__Work instruction__:
A verbatim copy of all the data is required, minus any images.

__Supplied data__:
▬▬▬▬▬▬

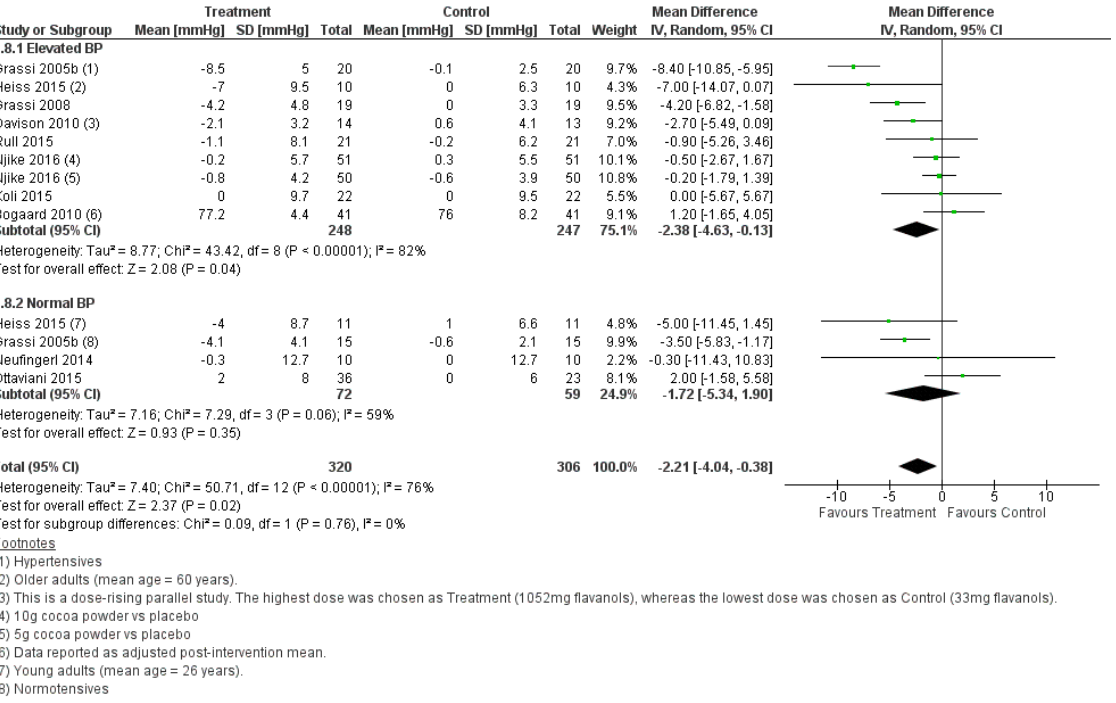
Figure 7. Forest plot showing the pooled effect of cocoa consumption on 24-h diastolic BP.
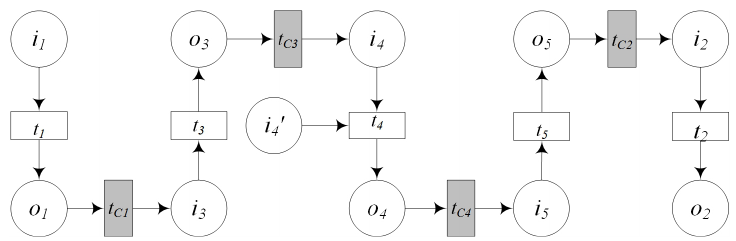
Figure 24. CPN model of lake water pollution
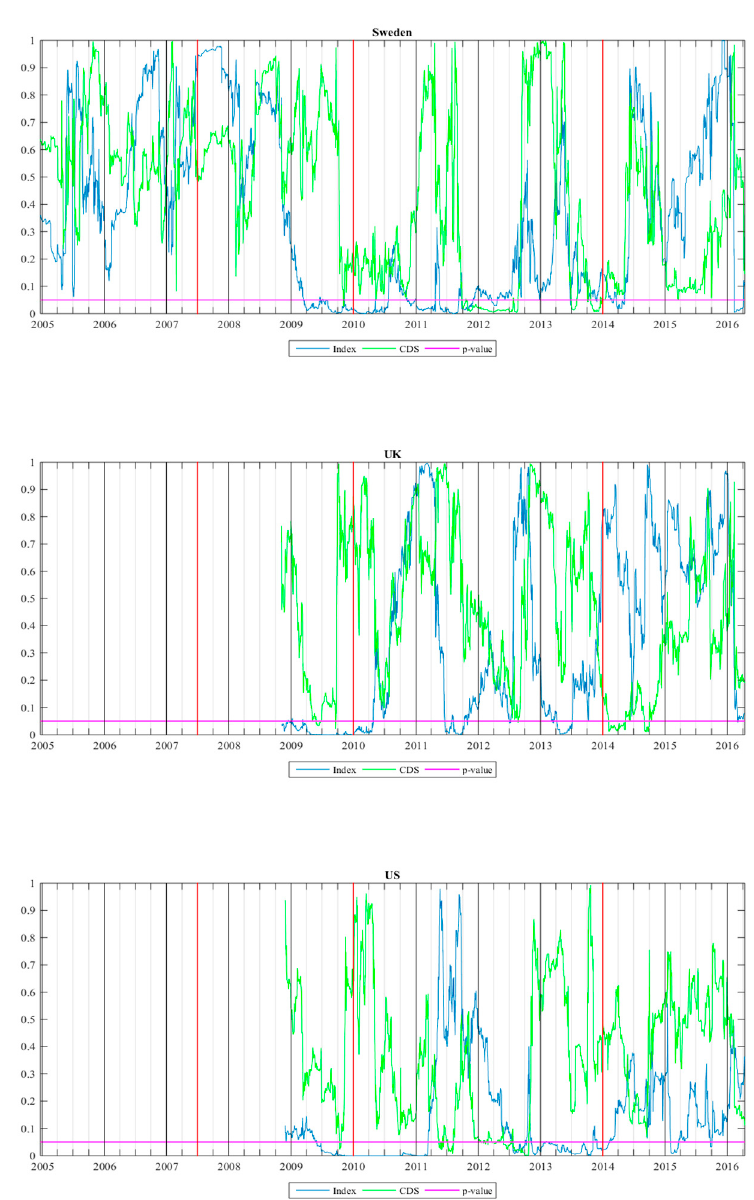
Figure 3. Rolling vector autoregressive (VAR) model estimation results for sovereign returns. This figure shows the p -values of the rolling test statistic testing the null hypothesis that stock returns do not Granger-cause sovereign CDS returns (blue line) and the null hypothesis that sovereign CDS returns do not Granger-cause stock returns (green line) for each European country and the US. The sample period is 6 January 2004–12 April 2016 and the significance level indicated on the graphs is equal to 0.05 (pink line). The vertical red lines mark the beginning of the different sub-periods: global financial crisis, Eurozone sovereign debt crisis and post-crisis period.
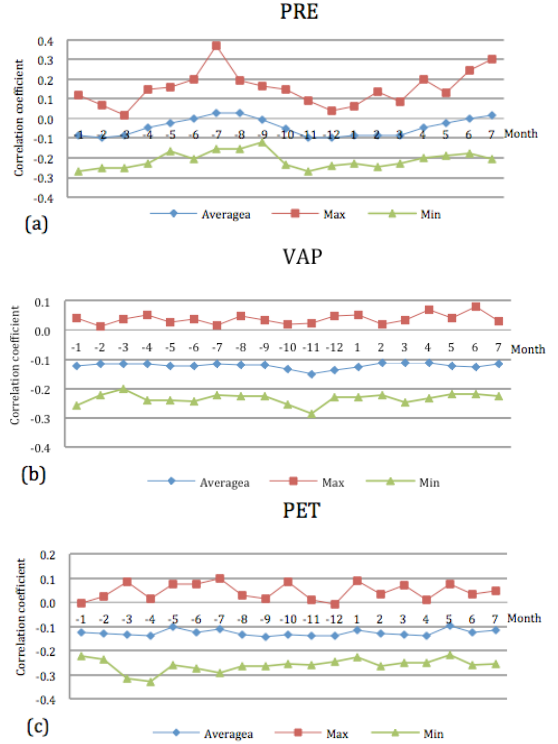
Figure 6. The max (red), mean (blue), and min (green) correlation coefficients for Cerulean warbler, in terms of (a) PRE, (b) VAP, and (c) PET. The tick labels of x axis from -1 to 7 mean the months from last January to this July for each year. Specifically, for Carolina wren, the best correlation with PRE occurred in the January of the same year, with the determination coefficient of 0.33; the highest correlation with VAP emerged in the August of the last year, with the correlation coefficient of 0.45; the best correlation with PET happed in the February of the same year, with the coefficient of 0.42. It can be noticed that for VAP, the monthly correlation coefficients are relatively smooth. This is because vapor pressure rises and drops steadily within the study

▬▬▬▬▬▬

__Result__:
Figure 7. Forest plot showing the pooled effect of cocoa consumption on 24-h diastolic BP.
Figure 24. CPN model of lake water pollution
Figure 3. Rolling vector autoregressive (VAR) model estimation results for sovereign returns. This figure shows the p -values of the rolling test statistic testing the null hypothesis that stock returns do not Granger-cause sovereign CDS returns (blue line) and the null hypothesis that sovereign CDS returns do not Granger-cause stock returns (green line) for each European country and the US. The sample period is 6 January 2004–12 April 2016 and the significance level indicated on the graphs is equal to 0.05 (pink line). The vertical red lines mark the beginning of the different sub-periods: global financial crisis, Eurozone sovereign debt crisis and post-crisis period.
Figure 6. The max (red), mean (blue), and min (green) correlation coefficients for Cerulean warbler, in terms of (a) PRE, (b) VAP, and (c) PET. The tick labels of x axis from -1 to 7 mean the months from last January to this July for each year. Specifically, for Carolina wren, the best correlation with PRE occurred in the January of the same year, with the determination coefficient of 0.33; the highest correlation with VAP emerged in the August of the last year, with the correlation coefficient of 0.45; the best correlation with PET happed in the February of the same year, with the coefficient of 0.42. It can be noticed that for VAP, the monthly correlation coefficients are relatively smooth. This is because vapor pressure rises and drops steadily within the study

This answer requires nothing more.